» **BLOQUE DE TEXTO**
◇ ◇ ◇
En el Estado español, las batallas políticas en torno a la violencia que culminaron en 1989 con la reforma del Código Penal heredado del franquismo, se saldaron con un repliegue del movimiento feminista, que asumió la ley como horizonte último de la política. A esto se sumó una intensa intervención institucional llevada a cabo por el PSOE y dirigida a supeditar la acción de los grupos de mujeres, fundamentalmente a través del sistema de subvenciones[11], a la iniciativa estatal, más interesada en la legitimidad política y la gestión de lo social que, cómo no, en la transformación y la reinvención de la acción de los movimientos y de la ciudadanía en su conjunto. Sobre este transfondo, la enunciación de la violencia ha pasado progresivamente a formularse como «un problema de estado».

 

El efecto de esta descompensación en la capacidad deseante del feminismo durante los 90 propició que los derechos (humanos) de las mujeres se conformaran en el imaginario colectivo como un catálogo más o menos acabado y, en este sentido, consumado o consumable cuya consecución se hacía depender exclusivamente del curso irrevocable de la teleología democrática. A un lado quedó lo inaferrable de las actuaciones excesivas del cuerpo contra-puesto, así como la crítica al carácter necesariamente constrictivo de toda segmentación, de toda regulación, siempre acechada por su momento no normativo, por los estallidos inauditos e ingobernables desde los que se que apuntarían nuevamente los límites y la caducidad de las legislaciones existentes.

 

Las políticas queer de mediados de los 90 recuperaron, en parte a causa de la irrupción del sida como gran dispositivo de normalización social contra las desviaciones, este pulso dinámico de derechos y deseos, transformándolo en un campo de experimentación performativa en el que ejercitar una función constante de extrañamiento entra la norma, solidificada también, aunque no sólo en el derecho, y sus ejecuciones vivas, entre la ley y los comportamientos sociales.
◇ ◇ ◇
» **Entradas de datos extraídos**

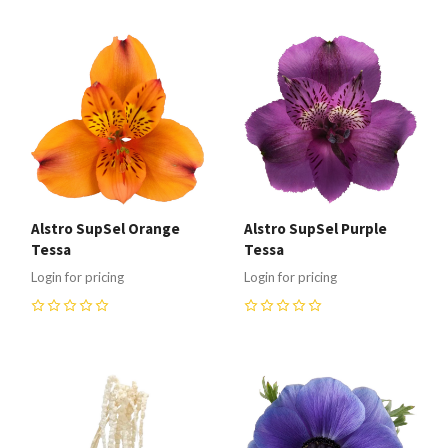
Alstro SupSel Orange
Alstro SupSel Purple
Tessa
Tessa
Login for pricing
Login for pricing
0
0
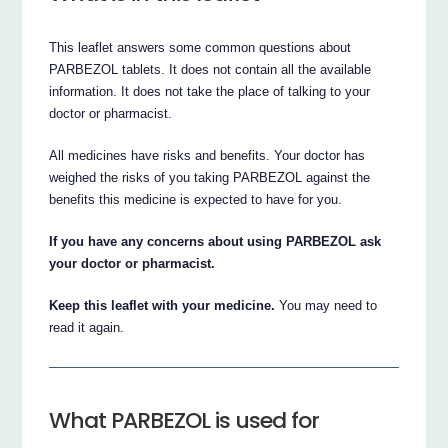
This leaflet answers some common questions about
PARBEZOL tablets. It does not contain all the available
information. It does not take the place of talking to your
doctor or pharmacist.
All medicines have risks and benefits. Your doctor has
weighed the risks of you taking PARBEZOL against the
benefits this medicine is expected to have for you.
If you have any concerns about using PARBEZOL ask
your doctor or pharmacist.
Keep this leaflet with your medicine.
You may need to
read it again.
What PARBEZOL is used for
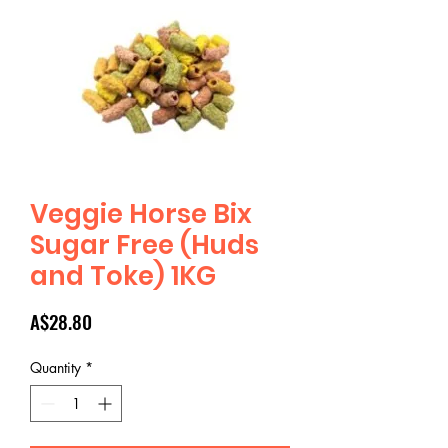
Veggie Horse Bix
Sugar Free (Huds
and Toke) 1KG
Price
A$28.80
Quantity
*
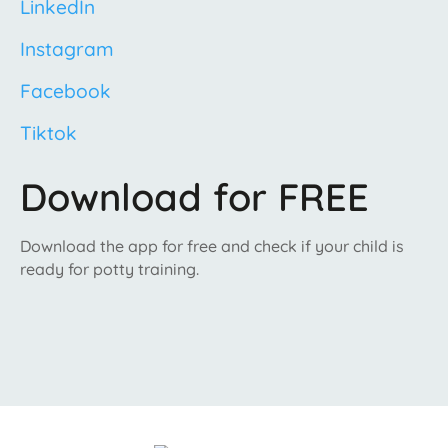
LinkedIn
Instagram
Facebook
Tiktok
Download for FREE
Download the app for free and check if your child is
ready for potty training.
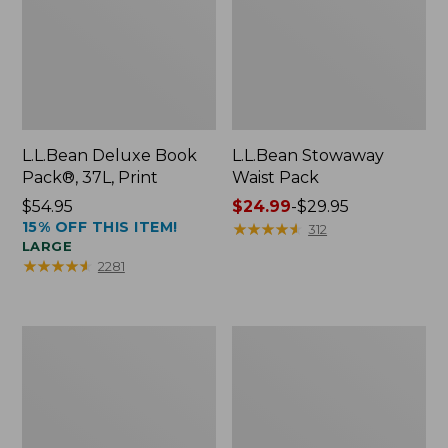
L.L.Bean Deluxe Book
L.L.Bean Stowaway
Pack®, 37L, Print
Waist Pack
Price:
$54.95
Price
$24.99
-
$29.95
15% OFF THIS ITEM!
$54.95
range
★
★
★
★
★
★
★
★
★
★
312
LARGE
from:
★
★
★
★
★
★
★
★
★
★
2281
$24.99
to:
$29.95
Comfort
Oval
Carry
Keyring,
Laptop
Enamel
Pack,
24L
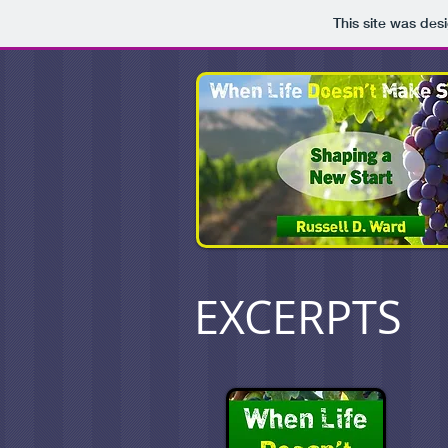
This site was des
EXCERPTS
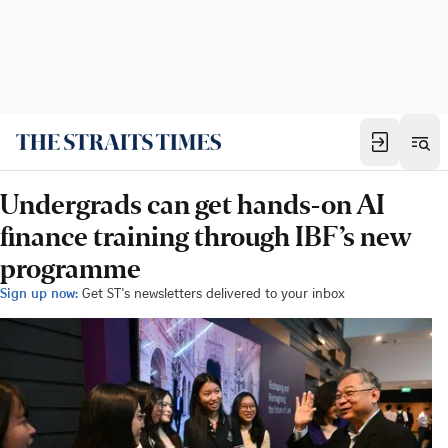
Undergrads can get hands-on AI
finance training through IBF’s new
programme
Sign up now:
Get ST's newsletters delivered to your inbox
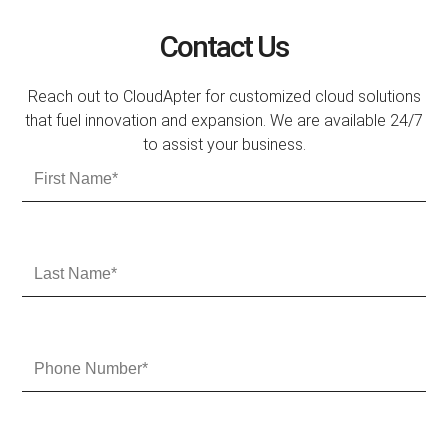
Contact Us
Reach out to CloudApter for customized cloud solutions
that fuel innovation and expansion. We are available 24/7
to assist your business.
F
i
r
s
t
L
N
a
a
s
m
t
e
N
P
a
h
m
o
e
n
e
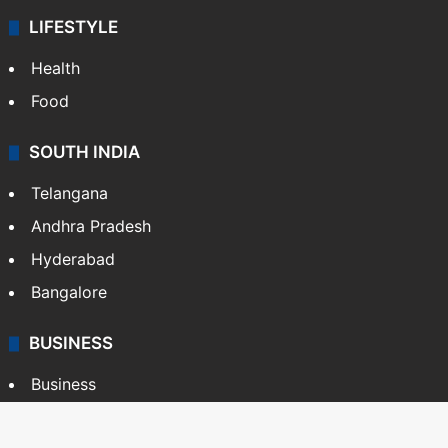
LIFESTYLE
Health
Food
SOUTH INDIA
Telangana
Andhra Pradesh
Hyderabad
Bangalore
BUSINESS
Business
Stock Market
◇ ◇ ◇
» **TU TAREA**
Contesta estas preguntas con lo que dice el texto sobre feminismo y violencia:
1. ¿En qué año culminaron con la reforma del Código Penal las batallas políticas en torno a la violencia?
2. ¿A través de qué sistema, fundamentalmente, buscó el PSOE supeditar la acción de los grupos de mujeres?
3. ¿De qué época son las políticas queer que se mencionan?

» **TAREA RESUELTA**
1. En 1989.
2. A través del sistema de subvenciones.
3. De mediados de los 90.